## PROBLEM TO SOLVE
With the pictures left out, write out exactly the lines of the listing below that run from the line with "Compreresti di nuovo qui? *" through the line with "מציע חניה פרטית".

## SOURCE RECORDS
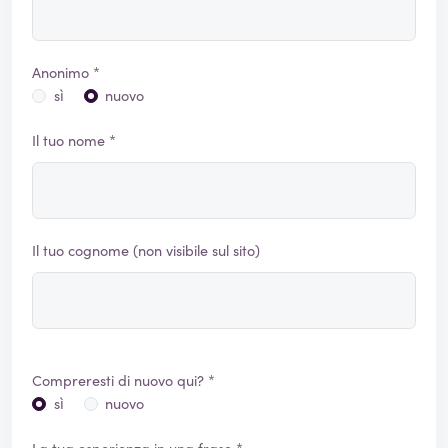
Anonimo *
sì
nuovo
Il tuo nome *
Il tuo cognome (non visibile sul sito)
Compreresti di nuovo qui? *
sì
nuovo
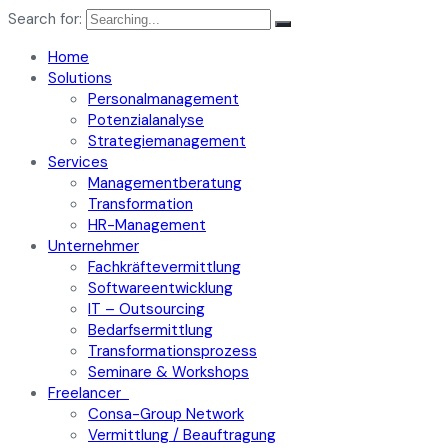
Search for:
Home
Solutions
Personalmanagement
Potenzialanalyse
Strategiemanagement
Services
Managementberatung
Transformation
HR-Management
Unternehmer
Fachkräftevermittlung
Softwareentwicklung
IT – Outsourcing
Bedarfsermittlung
Transformationsprozess
Seminare & Workshops
Freelancer
Consa-Group Network
Vermittlung / Beauftragung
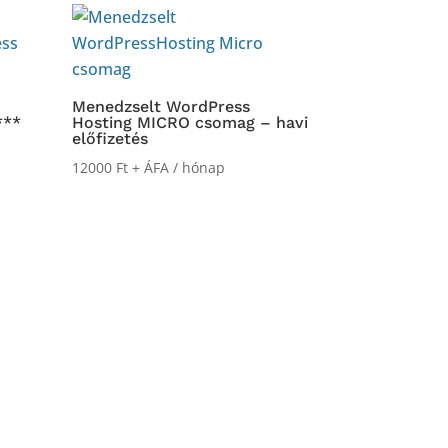
Menedzselt WordPress
***
Hosting MICRO csomag – havi
előfizetés
12000
Ft
+ ÁFA
/ hónap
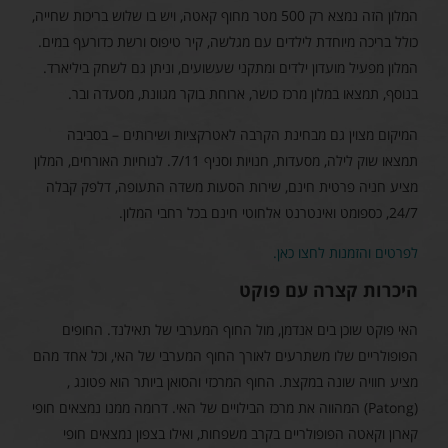
המלון הזה נמצא רק 500 מטר מחוף קאטה, ויש בו שלוש בריכות שחייה,
כולל בריכה מיוחדת לילדים עם מגלשה, קיר טיפוס ורשת כדורעף במים.
המלון מפעיל מועדון ילדים ומתקני שעשועים, וניתן גם לשחק ביליארד.
בנוסף, תמצאו במלון מרכז כושר, ארוחת בוקר מגוונת, מסעדה ובר.
המיקום מצוין גם מבחינת הקרבה לאטרקציות ושירותים – בסביבה
תמצאו שוק לילה, מסעדות, חנויות וסניף 7/11. לנוחיות האורחים, המלון
מציע חניה פרטית חינם, שירות הסעות משדה התעופה, דלפק קבלה
24/7, כספומט ואינטרנט אלחוטי חינם בכל רחבי המלון.
לפרטים והזמנות לחצו כאן.
היכרות קצרה עם פוקט
האי פוקט שוכן בים אנדמן, מול החוף המערבי של תאילנד. החופים
הפופולריים שלו משתרעים לאורך החוף המערבי של האי, וכל אחד מהם
מציע חוויה שונה במקצת. החוף המרכזי והסואן ביותר הוא פטונג ,
(Patong) המהווה את מרכז הבילויים של האי. דרומה ממנו נמצאים חופי
קארון וקאטה הפופולריים בקרב משפחות, ואילו בצפון נמצאים חופי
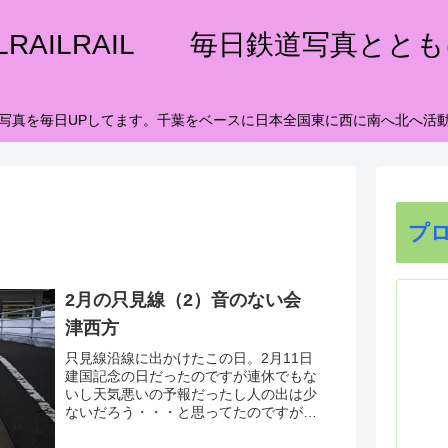
ILRAILRAIL 毎日鉄道写真とと
写真を毎日UPしてます。千葉をベースに日本全国東に西に南へ北へ活
プ
2月の只見線（2）音のない会
津西方
只見線沿線に出かけたこの日。2月11日
建国記念の日だったのですが連休でもな
いし天気悪いの予報だったし人の出は少
ないだろう・・・と思ってたのですが、
道の駅みしまの脇を通ったら一番低い展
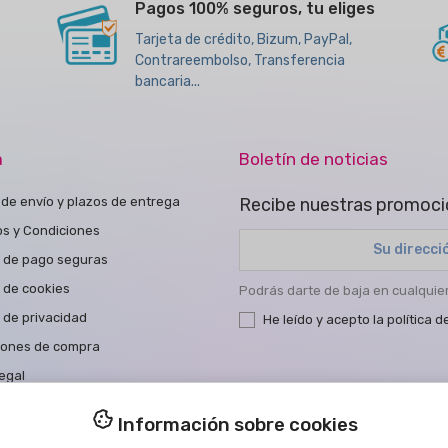
Pagos 100% seguros, tu eliges
Tarjeta de crédito, Bizum, PayPal,
Contrareembolso, Transferencia
bancaria...
a
Boletín de noticias
de envío y plazos de entrega
Recibe nuestras promoci
os y Condiciones
 de pago seguras
a de cookies
Podrás darte de baja en cualqui
a de privacidad
He leído y acepto la
política d
iones de compra
egal
a de Accesibilidad
Información sobre cookies
tar con nosotros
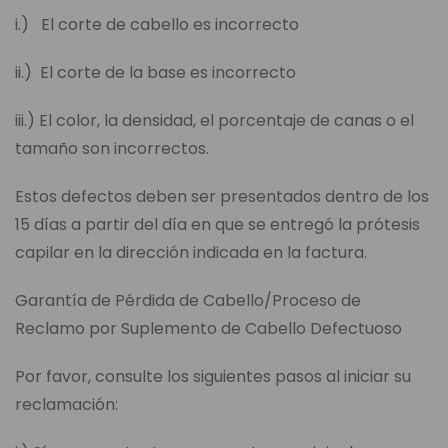
i.) El corte de cabello es incorrecto
ii.) El corte de la base es incorrecto
iii.) El color, la densidad, el porcentaje de canas o el
tamaño son incorrectos.
Estos defectos deben ser presentados dentro de los
15 días a partir del día en que se entregó la prótesis
capilar en la dirección indicada en la factura.
Garantía de Pérdida de Cabello/Proceso de
Reclamo por Suplemento de Cabello Defectuoso
Por favor, consulte los siguientes pasos al iniciar su
reclamación:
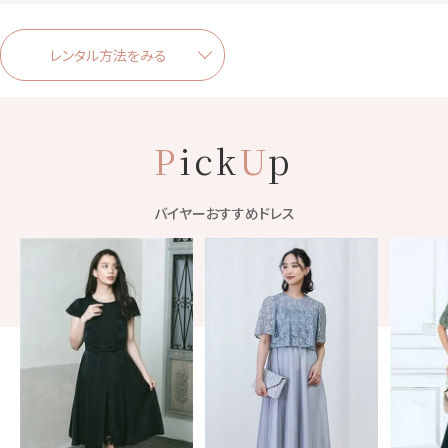
レンタル方法をみる
P
ick
U
p
バイヤーおすすめドレス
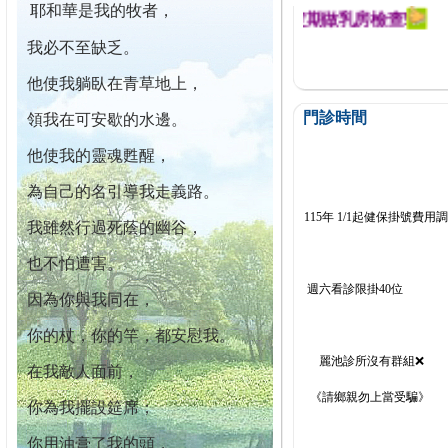
耶和華是我的牧者，
迄今已篩檢出1700位乳癌患者,提醒您定期做乳房檢查!
我必不至缺乏。
他使我躺臥在青草地上，
門診時間
領我在可安歇的水邊。
他使我的靈魂甦醒，
為自己的名引導我走義路。
115年 1/1起健保掛號費用
我雖然行過死蔭的幽谷，
也不怕遭害。
週六看診限掛40位
因為你與我同在，
你的杖，你的竿，都安慰我。
麗池診所沒有群組❌
在我敵人面前，
《請鄉親勿上當受騙》
你為我擺設筵席；
你用油膏了我的頭，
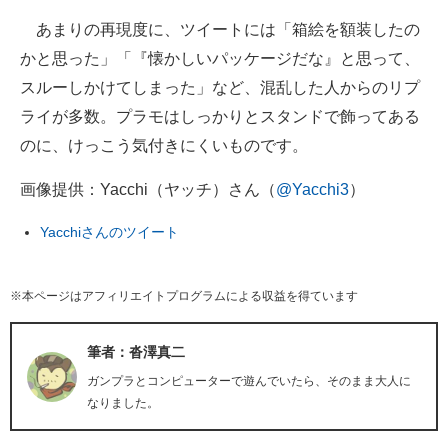
あまりの再現度に、ツイートには「箱絵を額装したの
かと思った」「『懐かしいパッケージだな』と思って、
スルーしかけてしまった」など、混乱した人からのリプ
ライが多数。プラモはしっかりとスタンドで飾ってある
のに、けっこう気付きにくいものです。
画像提供：Yacchi（ヤッチ）さん（
@Yacchi3
）
Yacchiさんのツイート
※本ページはアフィリエイトプログラムによる収益を得ています
筆者：沓澤真二
ガンプラとコンピューターで遊んでいたら、そのまま大人に
なりました。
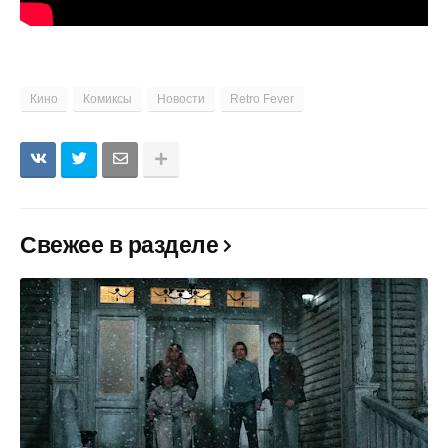
Кино
Комиксы
Новости
Retro Fever
Свежее в разделе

## EXERCISE OUTPUT
Compreresti di nuovo qui? *
sì
nuovo
Search for:
Home
Solutions
Personalmanagement
Potenzialanalyse
Strategiemanagement
Services
Managementberatung
Transformation
HR-Management
Unternehmer
Fachkräftevermittlung
Softwareentwicklung
IT – Outsourcing
Bedarfsermittlung
Transformationsprozess
Seminare & Workshops
Freelancer
Consa-Group Network
Vermittlung / Beauftragung
Menedzselt WordPress
***
Hosting MICRO csomag – havi
előfizetés
12000
Ft
+ ÁFA
/ hónap
המלון הזה נמצא רק 500 מטר מחוף קאטה, ויש בו שלוש בריכות שחייה,
כולל בריכה מיוחדת לילדים עם מגלשה, קיר טיפוס ורשת כדורעף במים.
המלון מפעיל מועדון ילדים ומתקני שעשועים, וניתן גם לשחק ביליארד.
בנוסף, תמצאו במלון מרכז כושר, ארוחת בוקר מגוונת, מסעדה ובר.
המיקום מצוין גם מבחינת הקרבה לאטרקציות ושירותים – בסביבה
תמצאו שוק לילה, מסעדות, חנויות וסניף 7/11. לנוחיות האורחים, המלון
מציע חניה פרטית חינם, שירות הסעות משדה התעופה, דלפק קבלה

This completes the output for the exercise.